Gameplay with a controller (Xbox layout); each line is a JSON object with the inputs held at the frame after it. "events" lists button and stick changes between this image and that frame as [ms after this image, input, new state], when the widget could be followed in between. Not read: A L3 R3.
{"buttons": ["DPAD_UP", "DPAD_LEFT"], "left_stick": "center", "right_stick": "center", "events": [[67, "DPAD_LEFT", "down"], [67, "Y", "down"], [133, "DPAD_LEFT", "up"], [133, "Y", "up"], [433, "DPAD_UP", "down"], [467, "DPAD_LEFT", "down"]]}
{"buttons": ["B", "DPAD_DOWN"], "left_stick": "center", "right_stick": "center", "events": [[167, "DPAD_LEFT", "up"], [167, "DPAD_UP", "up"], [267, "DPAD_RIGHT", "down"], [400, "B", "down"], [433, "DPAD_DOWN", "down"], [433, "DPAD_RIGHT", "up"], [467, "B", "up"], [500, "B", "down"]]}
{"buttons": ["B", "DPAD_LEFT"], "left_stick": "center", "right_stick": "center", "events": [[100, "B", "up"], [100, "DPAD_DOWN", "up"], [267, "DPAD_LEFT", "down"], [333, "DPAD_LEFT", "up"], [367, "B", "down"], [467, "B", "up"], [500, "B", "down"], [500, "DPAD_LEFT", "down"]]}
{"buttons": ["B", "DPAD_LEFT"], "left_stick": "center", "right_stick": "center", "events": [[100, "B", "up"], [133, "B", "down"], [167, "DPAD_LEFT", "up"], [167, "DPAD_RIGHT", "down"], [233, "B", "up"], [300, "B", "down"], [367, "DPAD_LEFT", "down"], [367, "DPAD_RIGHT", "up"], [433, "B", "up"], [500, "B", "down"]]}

--------------------------------------------------

## [Problem details]
Please reproduce all of the material exactly.

## [Answer space]
Gameplay with a controller (Xbox layout); each line is a JSON object with the inputs held at the frame after it. "events" lists button and stick changes between this image and that frame as [ms after this image, input, new state], when the widget could be followed in between. Not read: A L3 R3.
{"buttons": ["DPAD_UP", "DPAD_LEFT"], "left_stick": "center", "right_stick": "center", "events": [[67, "DPAD_LEFT", "down"], [67, "Y", "down"], [133, "DPAD_LEFT", "up"], [133, "Y", "up"], [433, "DPAD_UP", "down"], [467, "DPAD_LEFT", "down"]]}
{"buttons": ["B", "DPAD_DOWN"], "left_stick": "center", "right_stick": "center", "events": [[167, "DPAD_LEFT", "up"], [167, "DPAD_UP", "up"], [267, "DPAD_RIGHT", "down"], [400, "B", "down"], [433, "DPAD_DOWN", "down"], [433, "DPAD_RIGHT", "up"], [467, "B", "up"], [500, "B", "down"]]}
{"buttons": ["B", "DPAD_LEFT"], "left_stick": "center", "right_stick": "center", "events": [[100, "B", "up"], [100, "DPAD_DOWN", "up"], [267, "DPAD_LEFT", "down"], [333, "DPAD_LEFT", "up"], [367, "B", "down"], [467, "B", "up"], [500, "B", "down"], [500, "DPAD_LEFT", "down"]]}
{"buttons": ["B", "DPAD_LEFT"], "left_stick": "center", "right_stick": "center", "events": [[100, "B", "up"], [133, "B", "down"], [167, "DPAD_LEFT", "up"], [167, "DPAD_RIGHT", "down"], [233, "B", "up"], [300, "B", "down"], [367, "DPAD_LEFT", "down"], [367, "DPAD_RIGHT", "up"], [433, "B", "up"], [500, "B", "down"]]}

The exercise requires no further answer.